Work instruction:
Read through the material below and copy each line in which the word "none" occurs.

Records for processing:
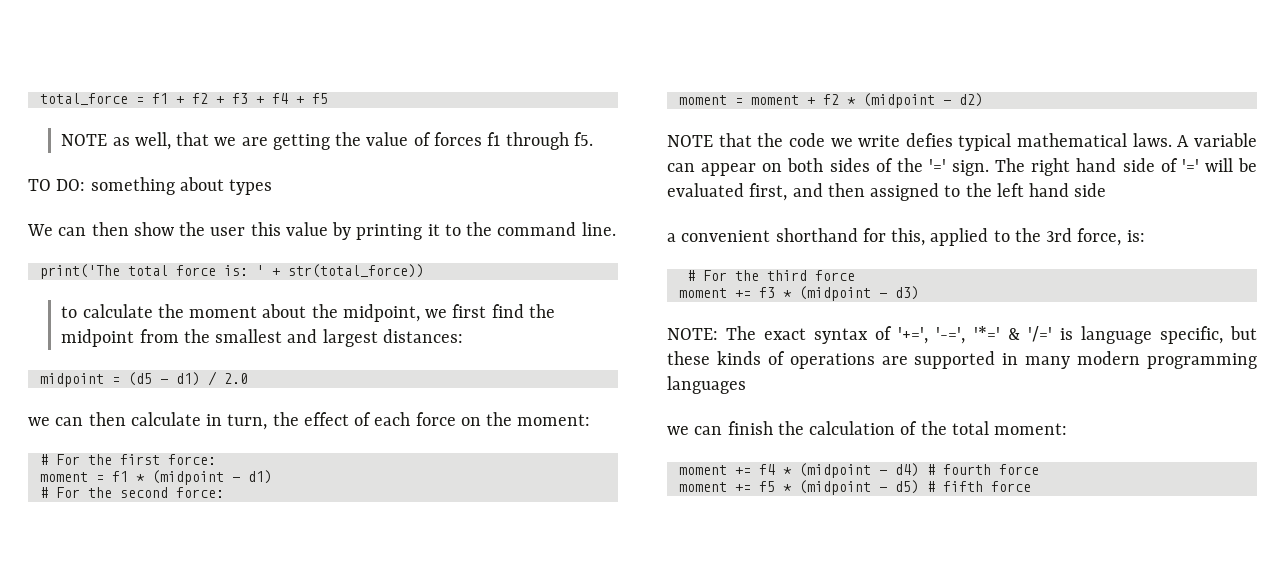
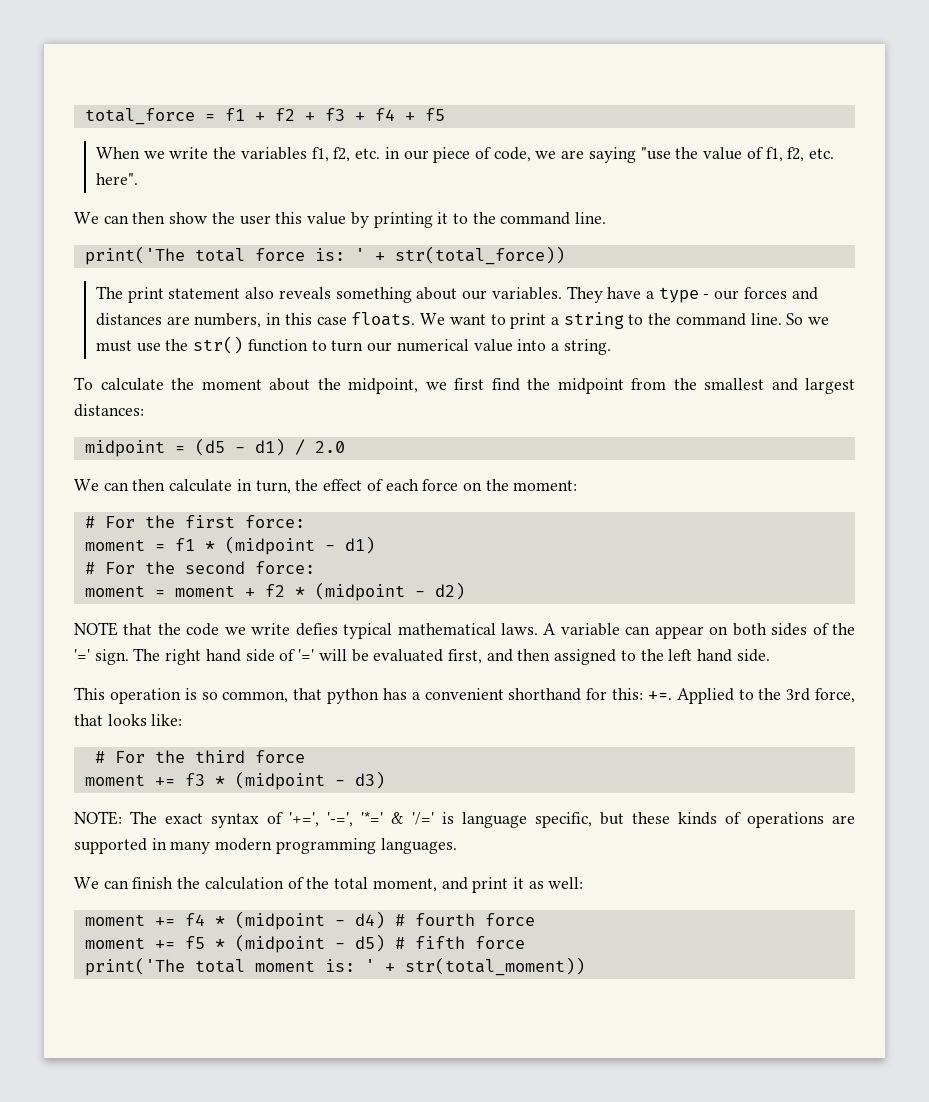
[61,132,593,150] [28,177,273,195] NOTE as well, that we are getting the value of forces f1 through f5. // TO DO: something about types -> [96,147,834,163] [96,173,139,185] When we write the variables f1, f2, etc. in our piece of code, we are saying "use the value of f1, f2, etc. here".
[61,306,78,318] to -> [96,286,818,303] [96,312,830,329] [96,336,611,355] [74,377,93,390] The print statement also reveals something about our variables. They have a type - our forces and distances are numbers, in this case floats. We want to print a string to the command line. So we must use the str() function to turn our numerical value into a string. // To
[28,417,50,426] we -> [74,479,99,491] We
[1074,183,1107,197] side // -> [736,649,770,662] [74,687,407,704] side. // This operation is so common, that python has
[891,228,989,246] this, applied -> [612,688,734,704] this: +=. Applied
[1126,230,1145,242] is: -> [74,714,183,726] that looks like:
[667,376,746,394] [667,426,689,435] languages // we -> [380,838,457,854] [74,877,99,889] languages. // We
[994,423,1068,435] moment: -> [372,877,584,893] moment, and print it as well:
(1031, 486) none -> [84,957,585,976] // print('The total moment is: ' + str(total_moment))

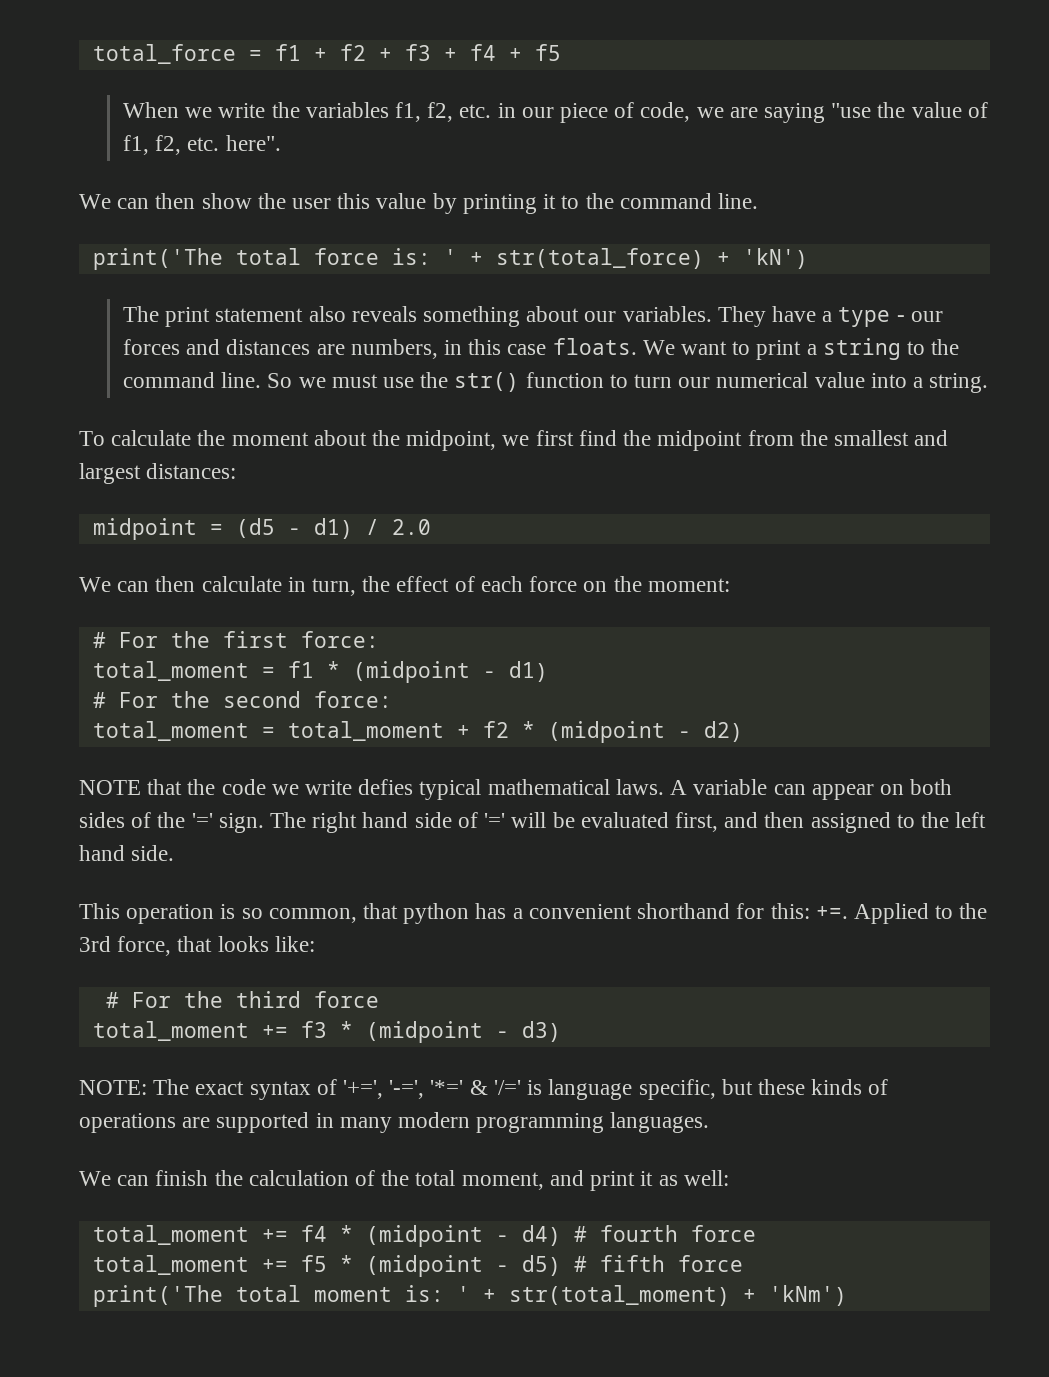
[394,246,565,265] str(total_force)) -> [495,248,808,269] str(total_force) + 'kN')
[84,539,145,551] moment -> [92,661,249,681] total_moment
[84,585,235,597] moment = moment -> [92,721,444,741] total_moment = total_moment
[84,774,145,786] moment -> [92,1021,249,1041] total_moment
[84,914,145,926] moment -> [92,1225,249,1245] total_moment
[84,937,145,949] moment -> [92,1255,249,1275] total_moment
[404,957,585,976] str(total_moment)) -> [508,1285,847,1306] str(total_moment) + 'kNm')

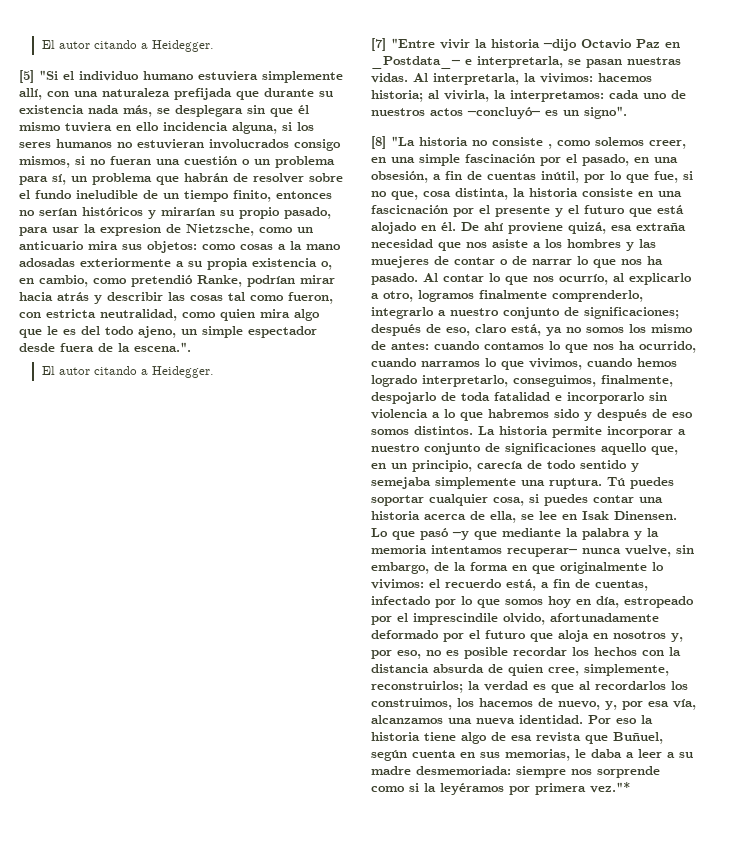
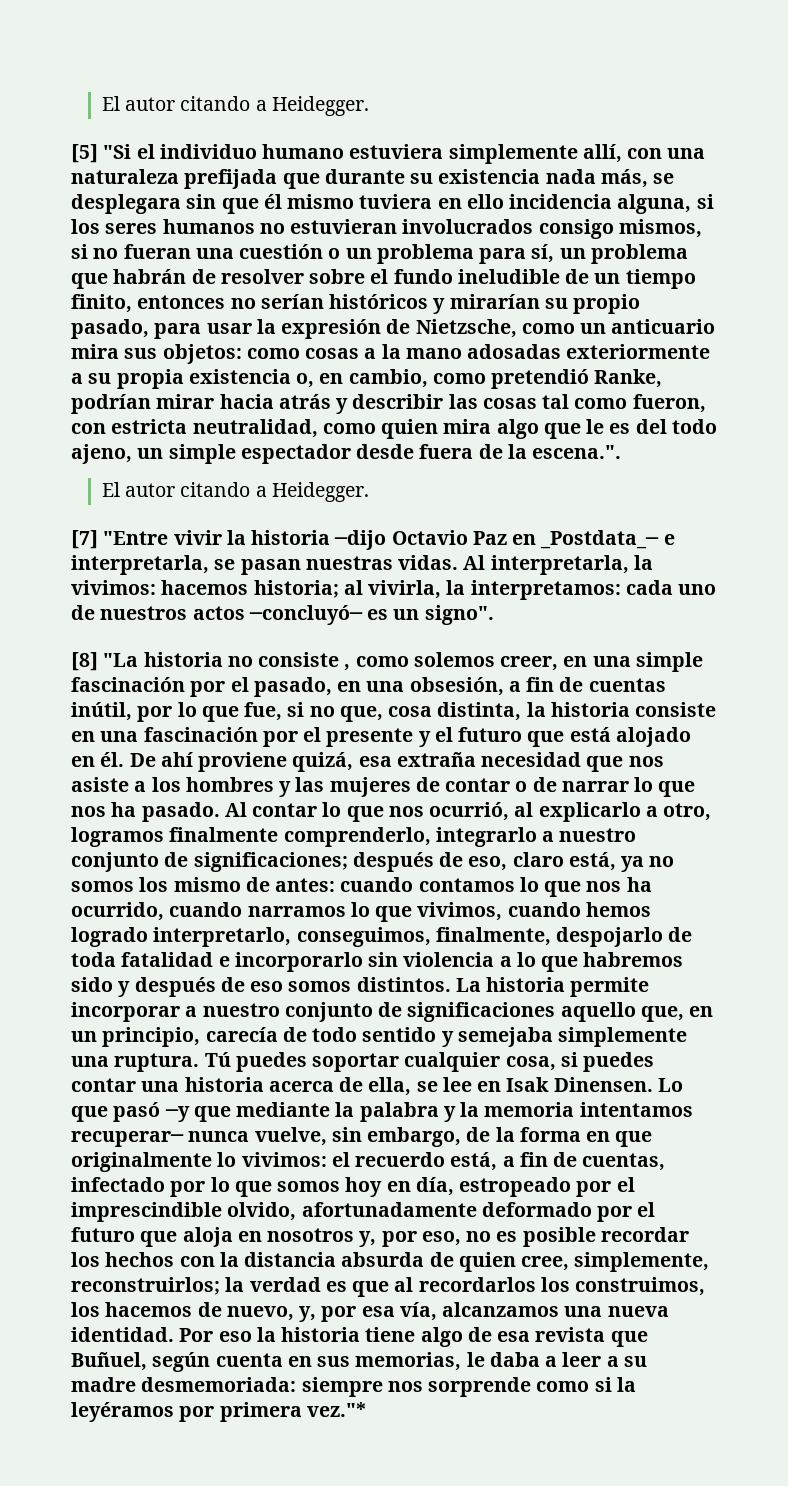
[100,224,161,236] expresion -> [281,319,382,339] expresión
[371,205,448,214] fascicnación -> [143,727,258,742] fascinación
[371,256,429,268] muejeres -> [329,777,411,797] mujeres
[559,274,608,285] ocurrío, -> [429,802,510,821] ocurrió,
[413,613,498,625] imprescindile -> [71,1202,222,1222] imprescindible

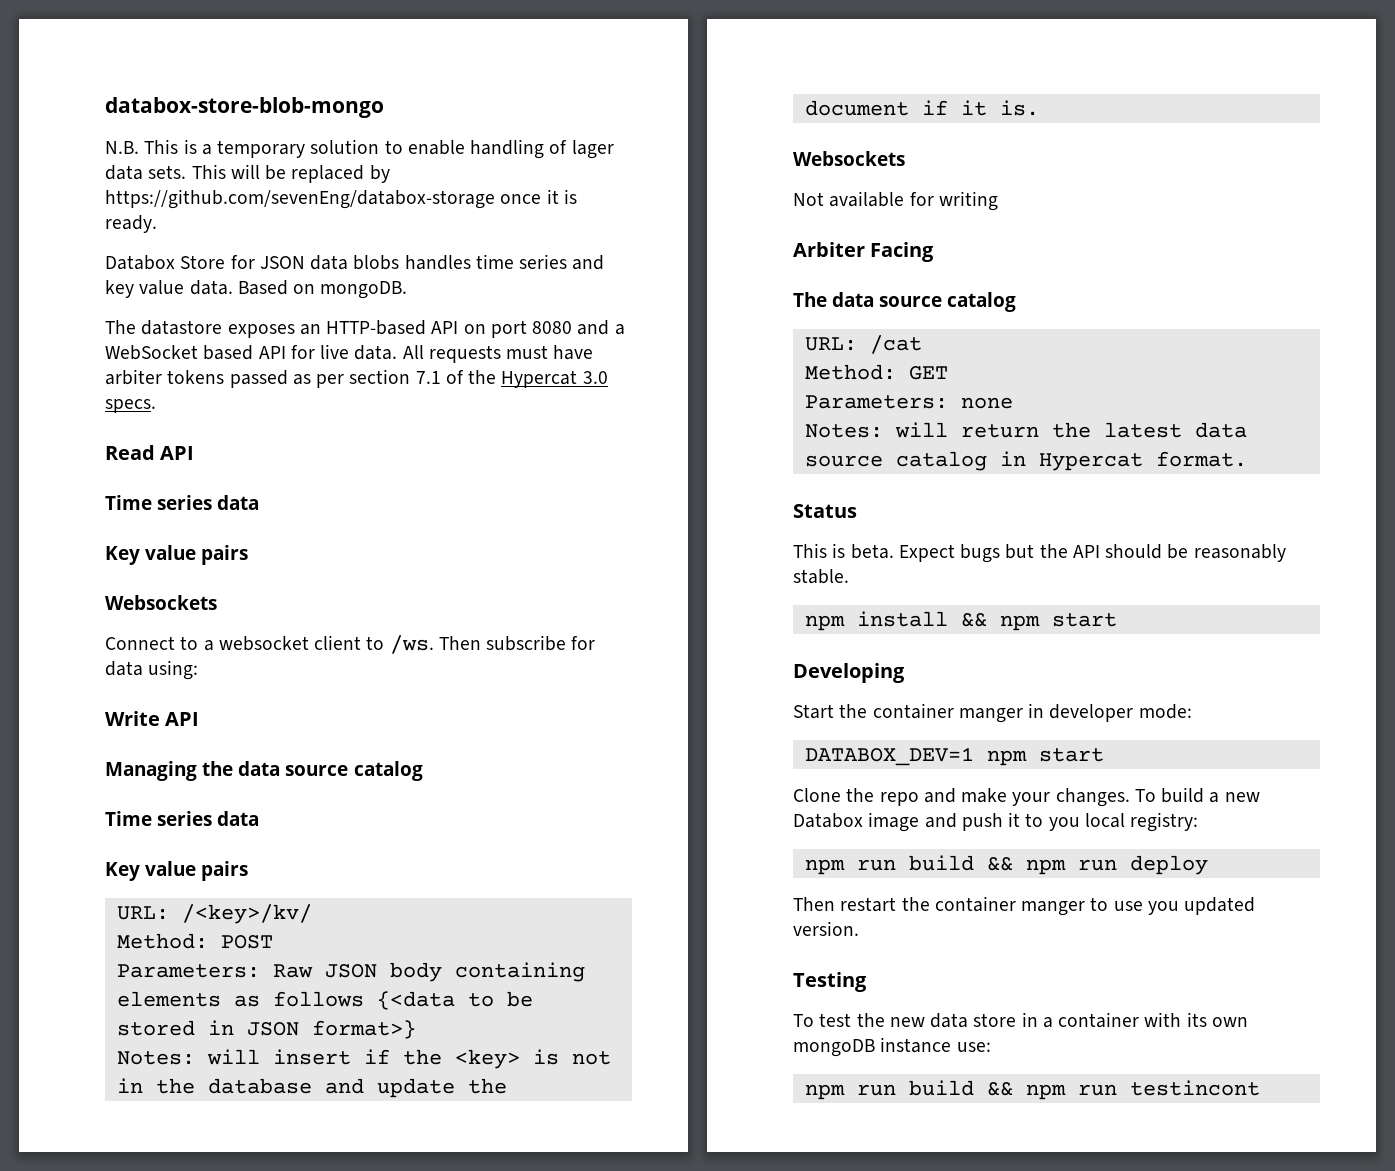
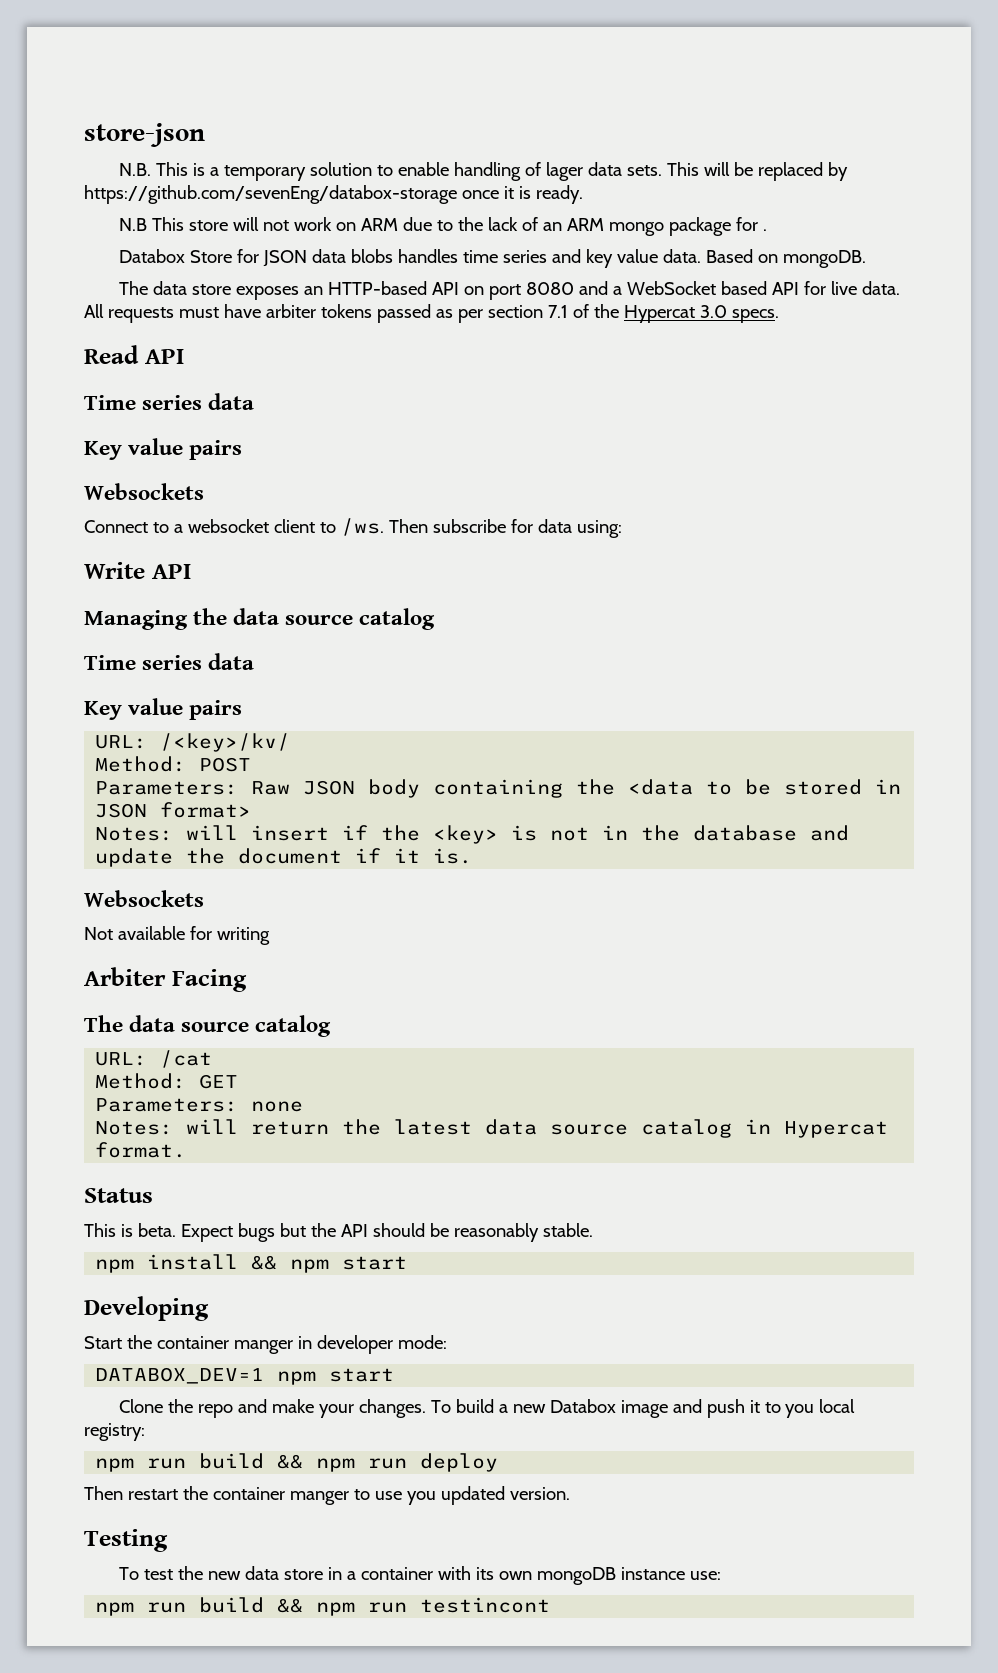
[105,97,384,118] databox-store-blob-mongo -> [84,123,205,147] store-json
(157, 224) none -> [118,217,767,236] // N.B This store will not work on ARM due to the lack of an ARM mongo package for .
[141,320,223,335] datastore -> [152,281,231,295] data store
[116,991,455,1010] elements as follows {<data -> [576,779,694,795] the <data
[311,1020,416,1039] format>} -> [160,802,252,818] format>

Exercise response:
(1031, 486) none -> [84,957,585,976] // print('The total moment is: ' + str(total_moment))
(157, 224) none -> [118,217,767,236] // N.B This store will not work on ARM due to the lack of an ARM mongo package for .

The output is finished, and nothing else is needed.